KTM sofreu o baque de ter sido abandonada por Zarco no meio da temporada e em 2020 terá uma equipe bastante jovem, com Binder e Lucuona subindo da Moto2, liderados por Pol Espargaró. Seu irmão mais velho Alex que ainda sofre bastante com a falta de desenvolvimento da Aprilia, muito provavelmente investindo bastante em funilaria para consertar as quedas de Iannone. Nas classes menores, Alex Márquez finalmente conquistou o título, mas a falta de um rival claro facilitou demais a vida do irmão de Marc. Brad Binder fez um ótima final de temporada e subirá para a equipe oficial da KTM. Lorenzo Della Porta venceu a sempre equilibrada Moto3 e tentará seguir seu caminho na Moto2 junto com o instável vice-campeão Aron Canet.

Como não poderia deixar de ser a MotoGP em 2019 teve grandes corridas com finais decididos nos metros finais, mas houve mais corridas ruins como a de hoje do que o normal.

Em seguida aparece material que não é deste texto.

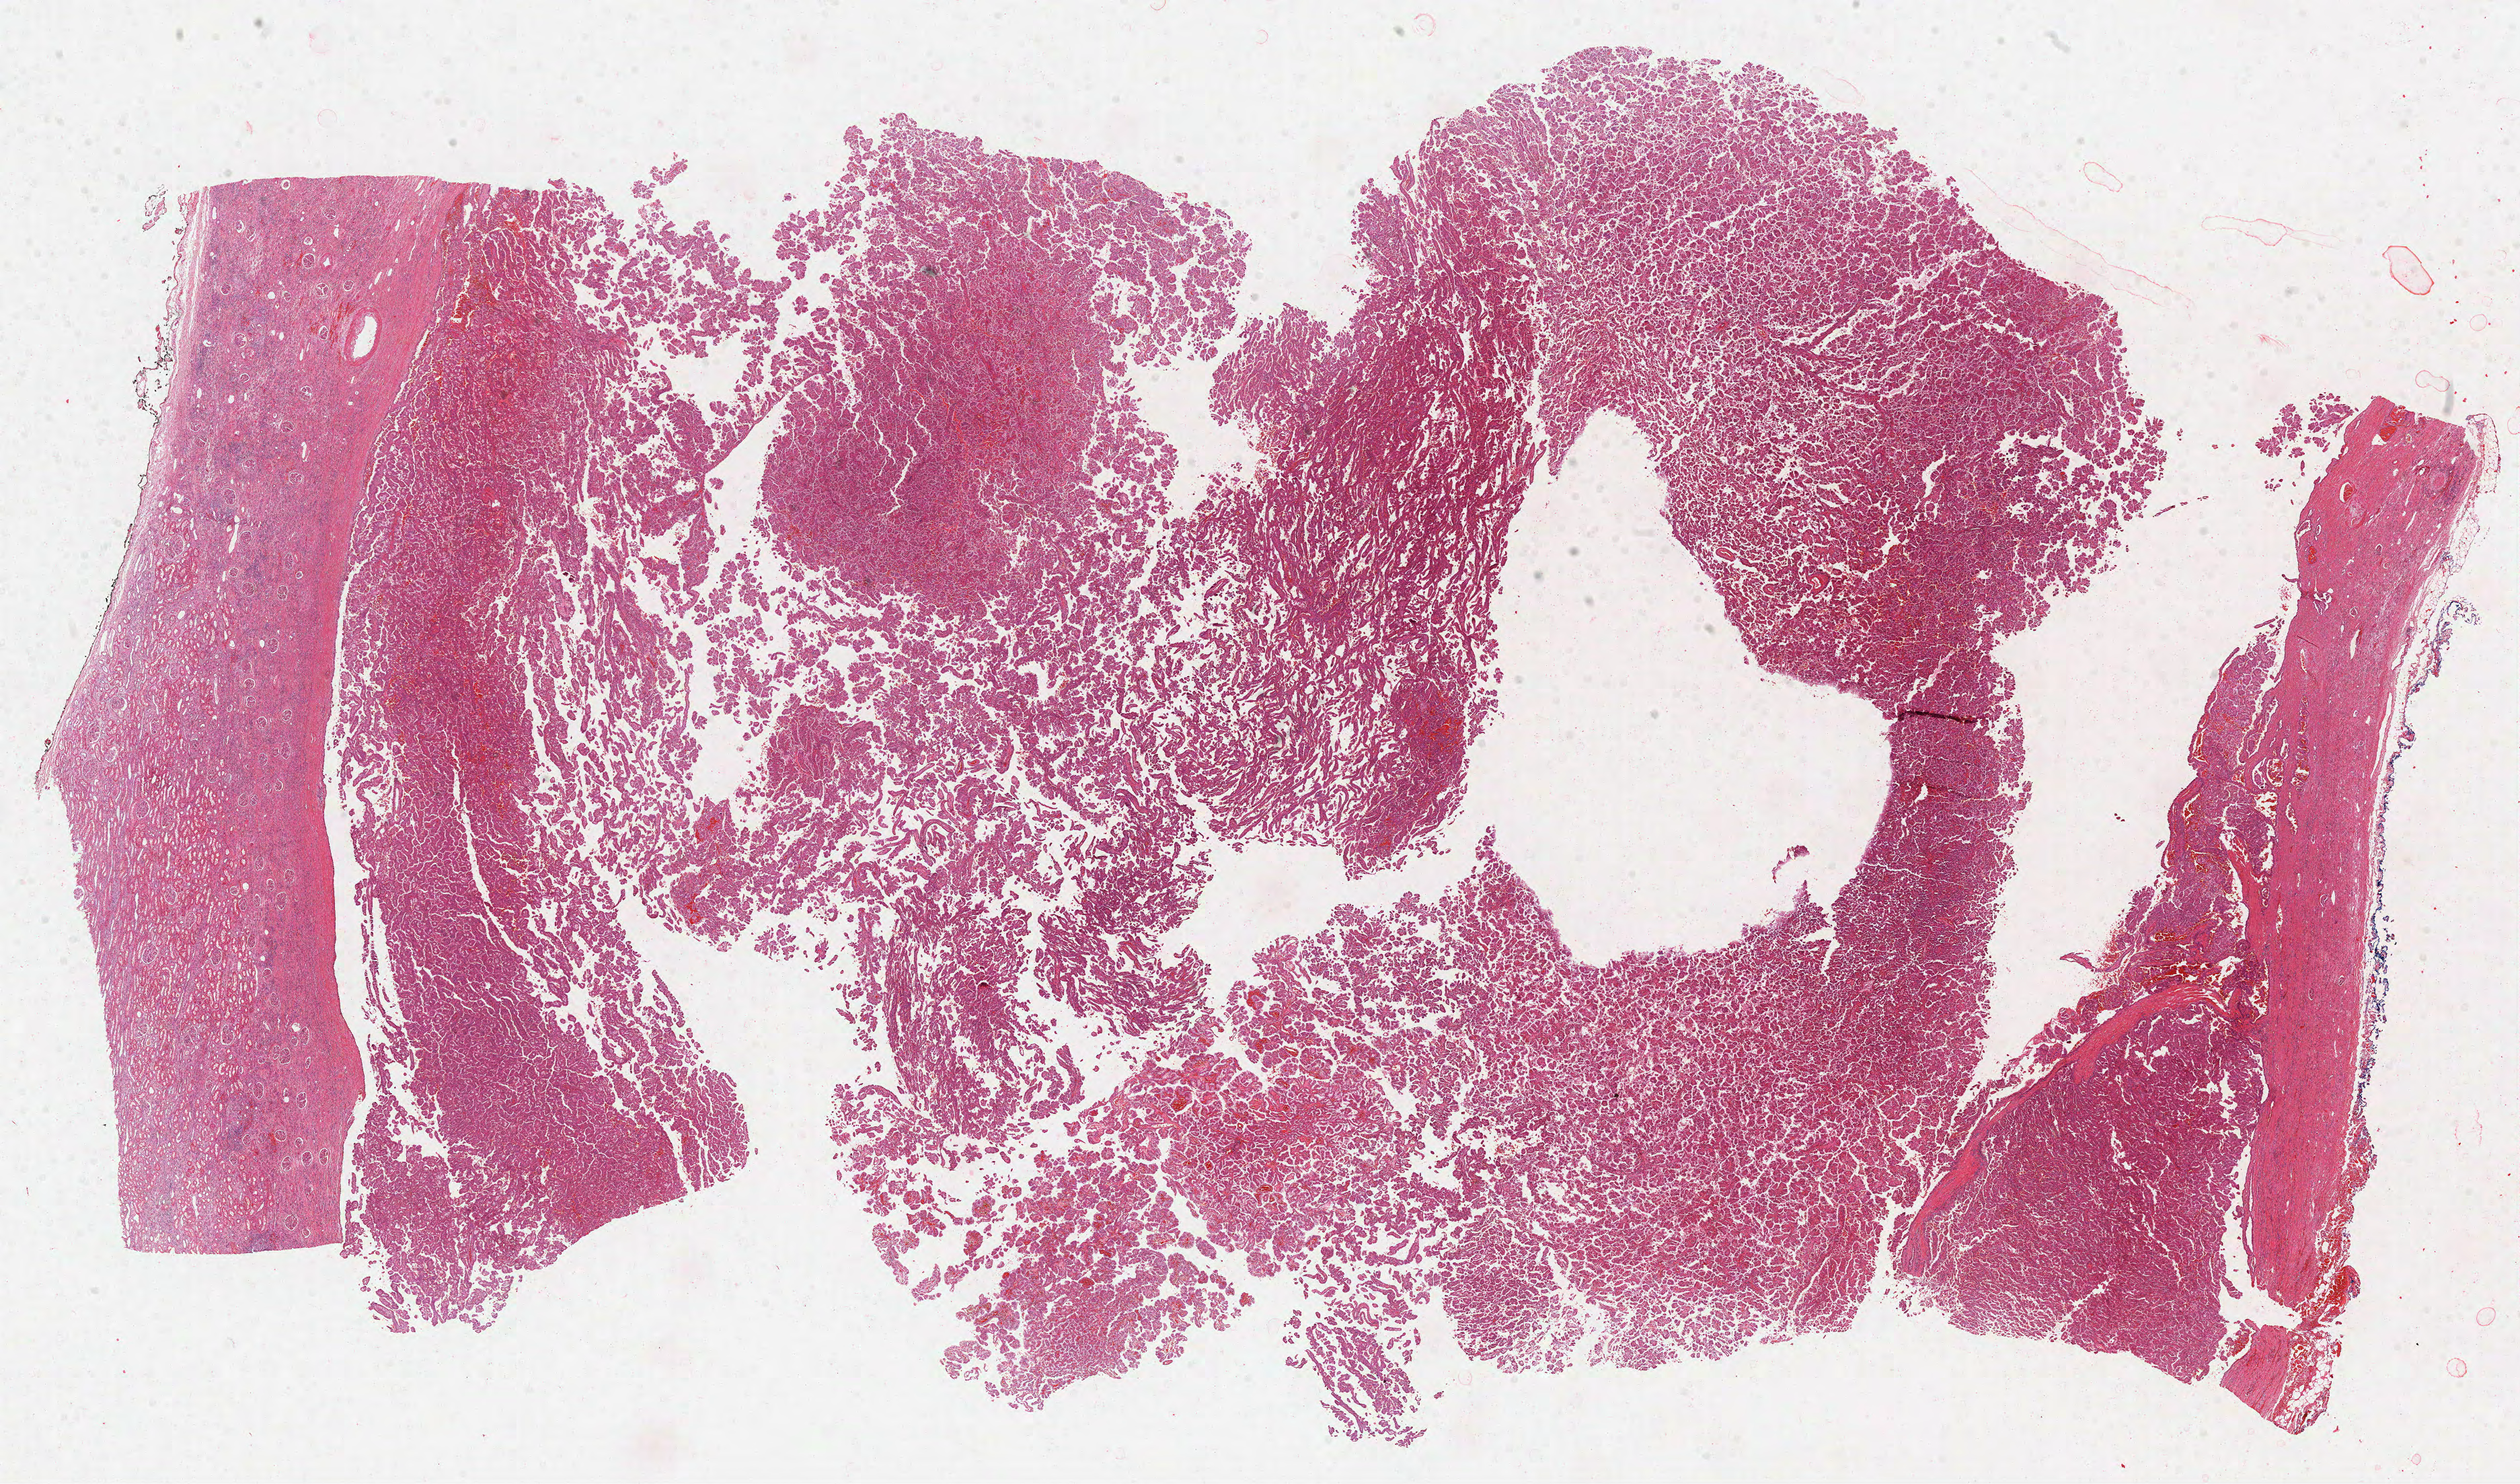
H&E whole-slide image, low-resolution overview of the scanned area, about 30.2 x 17.8 mm (slide scanned at 40x); formalin-fixed paraffin-embedded (FFPE) diagnostic section; kidney, primary tumour sample. Patient: male, age at initial diagnosis 40 years.
Diagnosis: Papillary adenocarcinoma, NOS.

Lorenzo fez uma temporada tão ruim que se aposentou, seguindo o mesmo rumo de Pedrosa. Valentino Rossi teve sua pior temporada na Yamaha e esse pode ser um claro sinal de que o lendário piloto de 40 anos deve pensar fortemente em se aposentar logo com todas as homenagens possíveis e imaginárias. Se a Yamaha se decepcionou novamente com a falta de força mental de Viñales, viu o surgimento de Fabio Quartararo, o piloto mais surpreendente desde Casey Stoner. Doviziozo seguiu com sua luta inglória para acertar a Ducati e enfrentar outro piloto lendário da MotoGP. Marc Márquez tem seus defeitos e não atrai tanta torcida como Rossi, mas seus números, recordes e estilo único o fazem um dos gigantes do Mundial de Motovelocidade.